A North Saanich company is putting a new tilt on home construction and they’re up for an award for their innovative methods.
NZ Builders Ltd. is this month reaping the benefits of a house they completed on Wain Road in 2013. In simple terms, it’s a multi-layered insulated concrete, prefabricated house whose walls are molded off site, brought to a construction area and tilted up and into place.
If it sounds simple, don’t be fooled.
There’s a heck of a lot of planning that goes into it, says NZ Builders’ General Manager Damon Gray. After all, how do the electrical outlets, window and door frames and lights fit into solid concrete walls?
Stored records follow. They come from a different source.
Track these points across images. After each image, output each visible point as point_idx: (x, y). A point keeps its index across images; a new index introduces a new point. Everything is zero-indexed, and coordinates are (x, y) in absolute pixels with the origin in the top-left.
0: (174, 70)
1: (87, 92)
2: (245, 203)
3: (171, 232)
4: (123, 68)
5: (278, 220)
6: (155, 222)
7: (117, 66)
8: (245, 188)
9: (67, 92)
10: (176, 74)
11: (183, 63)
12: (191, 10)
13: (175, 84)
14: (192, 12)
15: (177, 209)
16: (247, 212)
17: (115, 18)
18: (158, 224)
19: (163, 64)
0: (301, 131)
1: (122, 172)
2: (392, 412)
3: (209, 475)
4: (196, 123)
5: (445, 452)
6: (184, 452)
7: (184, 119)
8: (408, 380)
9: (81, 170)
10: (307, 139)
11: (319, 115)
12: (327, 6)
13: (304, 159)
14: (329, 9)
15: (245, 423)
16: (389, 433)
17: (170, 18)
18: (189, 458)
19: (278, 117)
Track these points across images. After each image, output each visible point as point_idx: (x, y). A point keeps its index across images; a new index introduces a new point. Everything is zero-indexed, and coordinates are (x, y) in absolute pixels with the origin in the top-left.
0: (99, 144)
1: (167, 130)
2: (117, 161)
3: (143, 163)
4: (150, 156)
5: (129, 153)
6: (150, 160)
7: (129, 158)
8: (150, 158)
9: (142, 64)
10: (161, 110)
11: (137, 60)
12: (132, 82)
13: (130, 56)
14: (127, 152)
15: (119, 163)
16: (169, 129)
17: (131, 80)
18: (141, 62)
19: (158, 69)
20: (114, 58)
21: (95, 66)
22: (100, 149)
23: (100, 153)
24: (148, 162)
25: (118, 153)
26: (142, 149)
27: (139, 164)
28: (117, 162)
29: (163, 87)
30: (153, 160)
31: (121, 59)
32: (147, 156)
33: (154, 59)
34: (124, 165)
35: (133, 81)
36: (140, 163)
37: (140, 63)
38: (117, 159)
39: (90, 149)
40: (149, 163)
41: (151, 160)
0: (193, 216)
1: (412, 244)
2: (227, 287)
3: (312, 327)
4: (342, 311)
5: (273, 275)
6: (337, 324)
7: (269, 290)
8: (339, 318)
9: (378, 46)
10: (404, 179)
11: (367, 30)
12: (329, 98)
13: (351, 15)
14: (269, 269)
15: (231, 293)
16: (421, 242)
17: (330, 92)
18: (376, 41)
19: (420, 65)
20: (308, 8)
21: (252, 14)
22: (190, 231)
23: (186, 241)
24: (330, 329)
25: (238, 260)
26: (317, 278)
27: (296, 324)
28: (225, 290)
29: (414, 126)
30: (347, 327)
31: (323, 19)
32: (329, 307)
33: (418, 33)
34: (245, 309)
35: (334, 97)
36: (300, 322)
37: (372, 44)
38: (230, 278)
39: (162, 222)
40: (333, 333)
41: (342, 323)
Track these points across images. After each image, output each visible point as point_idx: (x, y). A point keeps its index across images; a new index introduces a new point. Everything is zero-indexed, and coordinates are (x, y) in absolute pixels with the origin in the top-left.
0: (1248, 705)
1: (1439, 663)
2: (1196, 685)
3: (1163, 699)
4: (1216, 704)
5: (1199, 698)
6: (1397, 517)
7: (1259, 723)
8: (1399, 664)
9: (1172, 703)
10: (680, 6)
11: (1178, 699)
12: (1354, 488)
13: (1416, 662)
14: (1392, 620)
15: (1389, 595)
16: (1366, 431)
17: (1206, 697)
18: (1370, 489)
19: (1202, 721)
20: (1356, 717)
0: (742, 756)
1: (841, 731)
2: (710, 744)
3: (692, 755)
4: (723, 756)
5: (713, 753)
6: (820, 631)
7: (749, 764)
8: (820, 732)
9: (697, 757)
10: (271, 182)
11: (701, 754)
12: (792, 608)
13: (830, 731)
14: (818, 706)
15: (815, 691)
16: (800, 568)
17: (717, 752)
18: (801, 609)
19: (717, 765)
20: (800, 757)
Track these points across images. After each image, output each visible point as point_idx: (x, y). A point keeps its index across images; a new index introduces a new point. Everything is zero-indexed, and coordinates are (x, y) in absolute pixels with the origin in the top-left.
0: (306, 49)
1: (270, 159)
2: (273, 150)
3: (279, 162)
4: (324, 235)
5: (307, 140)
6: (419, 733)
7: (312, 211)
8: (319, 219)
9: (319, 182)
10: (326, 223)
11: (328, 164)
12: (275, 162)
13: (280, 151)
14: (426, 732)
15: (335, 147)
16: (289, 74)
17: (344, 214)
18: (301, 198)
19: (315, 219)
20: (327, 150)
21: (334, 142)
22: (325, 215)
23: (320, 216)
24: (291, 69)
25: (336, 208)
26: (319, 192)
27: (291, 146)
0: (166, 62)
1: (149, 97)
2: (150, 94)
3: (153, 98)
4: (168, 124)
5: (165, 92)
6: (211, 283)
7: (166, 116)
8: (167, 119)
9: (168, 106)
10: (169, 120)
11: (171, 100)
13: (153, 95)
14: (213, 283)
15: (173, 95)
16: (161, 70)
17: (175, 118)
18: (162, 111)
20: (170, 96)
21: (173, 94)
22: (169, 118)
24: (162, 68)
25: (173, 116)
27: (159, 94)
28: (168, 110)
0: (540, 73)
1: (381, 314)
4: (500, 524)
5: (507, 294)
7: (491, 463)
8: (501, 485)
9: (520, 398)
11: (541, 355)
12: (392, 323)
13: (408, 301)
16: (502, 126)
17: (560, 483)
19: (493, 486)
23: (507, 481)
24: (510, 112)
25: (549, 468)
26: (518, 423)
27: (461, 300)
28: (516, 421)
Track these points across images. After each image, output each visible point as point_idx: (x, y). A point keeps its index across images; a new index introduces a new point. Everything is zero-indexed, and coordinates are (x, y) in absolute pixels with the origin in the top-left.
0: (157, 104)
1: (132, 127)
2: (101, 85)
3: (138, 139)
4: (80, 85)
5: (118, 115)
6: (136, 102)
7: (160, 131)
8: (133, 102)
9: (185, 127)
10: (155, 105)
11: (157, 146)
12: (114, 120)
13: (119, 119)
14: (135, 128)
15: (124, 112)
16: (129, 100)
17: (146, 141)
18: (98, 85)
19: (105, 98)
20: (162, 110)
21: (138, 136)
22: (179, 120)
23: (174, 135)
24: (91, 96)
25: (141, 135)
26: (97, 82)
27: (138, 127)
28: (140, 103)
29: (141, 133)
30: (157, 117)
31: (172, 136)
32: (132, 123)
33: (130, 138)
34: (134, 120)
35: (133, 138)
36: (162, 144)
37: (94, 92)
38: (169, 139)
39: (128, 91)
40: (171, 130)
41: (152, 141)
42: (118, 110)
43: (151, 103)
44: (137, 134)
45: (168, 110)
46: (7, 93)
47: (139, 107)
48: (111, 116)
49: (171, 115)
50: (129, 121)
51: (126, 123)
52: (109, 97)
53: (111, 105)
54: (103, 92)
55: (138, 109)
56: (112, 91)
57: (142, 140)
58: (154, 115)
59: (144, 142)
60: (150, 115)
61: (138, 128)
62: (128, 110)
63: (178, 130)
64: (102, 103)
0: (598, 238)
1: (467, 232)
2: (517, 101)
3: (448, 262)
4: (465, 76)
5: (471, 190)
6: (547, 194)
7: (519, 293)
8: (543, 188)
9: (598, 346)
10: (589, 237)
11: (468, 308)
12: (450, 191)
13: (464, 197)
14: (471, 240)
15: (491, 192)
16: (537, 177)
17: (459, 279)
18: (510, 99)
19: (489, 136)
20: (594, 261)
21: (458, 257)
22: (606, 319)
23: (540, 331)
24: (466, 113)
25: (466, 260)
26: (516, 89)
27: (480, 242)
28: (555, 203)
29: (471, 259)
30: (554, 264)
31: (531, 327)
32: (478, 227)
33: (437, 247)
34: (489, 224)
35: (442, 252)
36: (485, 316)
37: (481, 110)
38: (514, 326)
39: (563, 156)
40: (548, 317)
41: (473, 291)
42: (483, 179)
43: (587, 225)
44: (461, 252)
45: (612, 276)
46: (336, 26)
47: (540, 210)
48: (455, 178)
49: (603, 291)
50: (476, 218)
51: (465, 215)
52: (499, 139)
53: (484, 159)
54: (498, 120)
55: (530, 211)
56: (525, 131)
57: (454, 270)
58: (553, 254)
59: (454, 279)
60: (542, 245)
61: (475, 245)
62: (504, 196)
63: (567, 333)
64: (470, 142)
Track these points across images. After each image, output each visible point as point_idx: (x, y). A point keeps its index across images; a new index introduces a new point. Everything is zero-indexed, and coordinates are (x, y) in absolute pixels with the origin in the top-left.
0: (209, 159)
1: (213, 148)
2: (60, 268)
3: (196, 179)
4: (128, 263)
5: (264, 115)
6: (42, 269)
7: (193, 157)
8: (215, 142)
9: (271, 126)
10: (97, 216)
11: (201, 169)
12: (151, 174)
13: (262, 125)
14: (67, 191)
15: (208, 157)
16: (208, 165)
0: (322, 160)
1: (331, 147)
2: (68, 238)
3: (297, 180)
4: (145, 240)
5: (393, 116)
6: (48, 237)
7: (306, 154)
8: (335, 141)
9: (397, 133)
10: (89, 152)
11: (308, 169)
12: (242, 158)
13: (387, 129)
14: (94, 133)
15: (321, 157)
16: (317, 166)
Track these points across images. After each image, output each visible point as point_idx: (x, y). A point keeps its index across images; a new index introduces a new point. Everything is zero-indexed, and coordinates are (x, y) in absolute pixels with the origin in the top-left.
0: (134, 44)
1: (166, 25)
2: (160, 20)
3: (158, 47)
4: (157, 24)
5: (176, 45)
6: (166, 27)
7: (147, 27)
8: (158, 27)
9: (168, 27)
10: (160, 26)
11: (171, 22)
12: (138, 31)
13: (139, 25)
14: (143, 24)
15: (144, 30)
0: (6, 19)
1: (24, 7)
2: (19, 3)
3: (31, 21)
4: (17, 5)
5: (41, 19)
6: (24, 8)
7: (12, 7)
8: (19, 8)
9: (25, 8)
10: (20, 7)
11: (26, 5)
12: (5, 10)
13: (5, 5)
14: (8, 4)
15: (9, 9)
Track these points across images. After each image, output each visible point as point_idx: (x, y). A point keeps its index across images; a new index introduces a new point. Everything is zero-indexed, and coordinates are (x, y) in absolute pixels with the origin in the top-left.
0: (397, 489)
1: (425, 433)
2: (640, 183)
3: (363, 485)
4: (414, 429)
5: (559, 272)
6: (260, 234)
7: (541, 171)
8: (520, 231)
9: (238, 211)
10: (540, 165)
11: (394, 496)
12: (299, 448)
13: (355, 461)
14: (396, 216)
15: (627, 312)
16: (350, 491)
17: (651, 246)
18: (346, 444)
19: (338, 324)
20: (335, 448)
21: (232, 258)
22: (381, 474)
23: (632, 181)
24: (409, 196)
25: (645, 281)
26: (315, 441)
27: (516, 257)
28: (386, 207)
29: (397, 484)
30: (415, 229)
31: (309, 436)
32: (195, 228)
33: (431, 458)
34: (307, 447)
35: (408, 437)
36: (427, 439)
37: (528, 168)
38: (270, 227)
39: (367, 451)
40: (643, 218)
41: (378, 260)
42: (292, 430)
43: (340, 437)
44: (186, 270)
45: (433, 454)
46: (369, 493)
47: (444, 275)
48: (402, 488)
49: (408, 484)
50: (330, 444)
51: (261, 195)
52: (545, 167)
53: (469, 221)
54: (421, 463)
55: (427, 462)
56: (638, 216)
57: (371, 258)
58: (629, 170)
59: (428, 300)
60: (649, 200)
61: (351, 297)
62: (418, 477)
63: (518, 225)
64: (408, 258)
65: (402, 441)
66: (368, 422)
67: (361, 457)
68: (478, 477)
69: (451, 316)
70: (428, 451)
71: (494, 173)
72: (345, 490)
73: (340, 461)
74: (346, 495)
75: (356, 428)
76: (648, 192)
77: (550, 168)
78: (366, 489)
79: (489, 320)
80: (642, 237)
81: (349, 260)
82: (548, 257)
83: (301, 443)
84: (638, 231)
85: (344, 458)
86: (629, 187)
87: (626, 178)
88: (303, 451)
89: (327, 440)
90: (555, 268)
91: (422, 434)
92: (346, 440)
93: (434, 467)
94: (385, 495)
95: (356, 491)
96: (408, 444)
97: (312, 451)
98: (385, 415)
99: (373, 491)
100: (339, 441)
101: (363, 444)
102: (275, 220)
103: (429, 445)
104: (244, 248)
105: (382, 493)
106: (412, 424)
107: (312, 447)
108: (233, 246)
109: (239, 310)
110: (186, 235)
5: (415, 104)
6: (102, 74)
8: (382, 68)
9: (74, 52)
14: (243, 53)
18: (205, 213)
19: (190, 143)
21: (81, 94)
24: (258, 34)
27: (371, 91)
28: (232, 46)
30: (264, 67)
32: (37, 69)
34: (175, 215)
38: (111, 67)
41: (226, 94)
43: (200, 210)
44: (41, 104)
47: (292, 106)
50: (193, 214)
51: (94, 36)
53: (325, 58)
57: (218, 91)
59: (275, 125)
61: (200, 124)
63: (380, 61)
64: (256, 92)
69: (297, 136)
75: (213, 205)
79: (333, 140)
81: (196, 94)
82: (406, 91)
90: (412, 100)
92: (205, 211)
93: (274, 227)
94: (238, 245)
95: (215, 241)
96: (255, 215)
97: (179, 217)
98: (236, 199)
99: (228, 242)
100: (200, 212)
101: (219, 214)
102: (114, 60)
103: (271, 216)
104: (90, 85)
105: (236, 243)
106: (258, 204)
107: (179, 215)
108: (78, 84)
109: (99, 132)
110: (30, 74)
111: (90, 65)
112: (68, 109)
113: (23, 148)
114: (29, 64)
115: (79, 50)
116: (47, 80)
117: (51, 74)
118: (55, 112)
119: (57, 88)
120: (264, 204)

In a nutshell, each wall poured into a mold (whose forms were built for NZ Builders right here on the Saanich Peninsula) has each component — from windows and outlets to air exchange systems — framed in. Design work takes place well in advance of each pour, Gray said, to ensure customers get what they want.
This method of building, Gray said, dates back to the 1890s in America, where tilt-up concrete construction was first beginning. And for the most part, the method was applied to commercial or industrial buildings.
“We knew we could make it properly and bring it into the residential sector,” Gray said.
Each concrete wall has an outer and inner layer, with insulating Styrofoam between them. The thickness of the insulation varies, depending on environment and customer needs. Gray said the resulting walls — connected seamlessly to a concrete foundation to prevent heat from escaping — help retain heat longer, making the home very energy efficient.
Gray, whose family lives in the house they built on Wain Road, said they’ve been able to cut down their power bill by 80 per cent — with help from a bank of solar panels on a portion of the house’s wood-frame roof.
Additionally, Gray said they designed the roof itself to act as a collector of the sun’s energy. When the sun is higher in the sky during the summer months, its rays are kept off the windows by a large overhang — ensuring a cooler house. In the winter, when the sun is lower in the sky, Gray said that same overhang helps direct the sun’s heat through specially-designed windows. Those are made to allow heat to pass in, and make it harder for that energy to leave.
Combined with the concrete’s ability to retain heat in their construction design, Gray said it makes for a home that’s comfortable year-’round.
Within the home, smooth concrete walls are hidden behind wood finishing or paint — even a wood feature wall. Gray left one wall as bare concrete to be able to show people what it looks like unfinished — not at all like what one might expect from a concrete wall.
In addition to being energy efficient, the house is built to a very high seismic standard.
“To get a wood frame house to (that level), it would take a lot of nails,” he said.
The Wain Road house cost an estimated $1.18 million to build, or around $280 per square foot. While not cheap, its efficiency can help save customers money.
NZ Builders, in business for a decade, has branched out with a subsidiary company called Monolith Systems. From there, they are marketing their wall panel systems for use in the construction of other homes. NZ Builders, in the meantime, continues to build tilt-up concrete wall homes, as well as other kinds of residential strikers, such as Passive Homes — extremely energy efficient dwellings.
Their work is now being recognized by Small Business BC, the province’s premier resource for entrepreneurs, and the Insurance Bureau of Canada. They are nominated for Best Innovation in the 14th annual Small Business BC awards. NZ Builders is currently in the top 10 semifinalists, which will be knocked down to the top five on Jan. 23, 2017.
Gray said the nomination and making it to the semi-finals is “amazing.”
The winners will be announced Feb. 23, 2017 in Vancouver.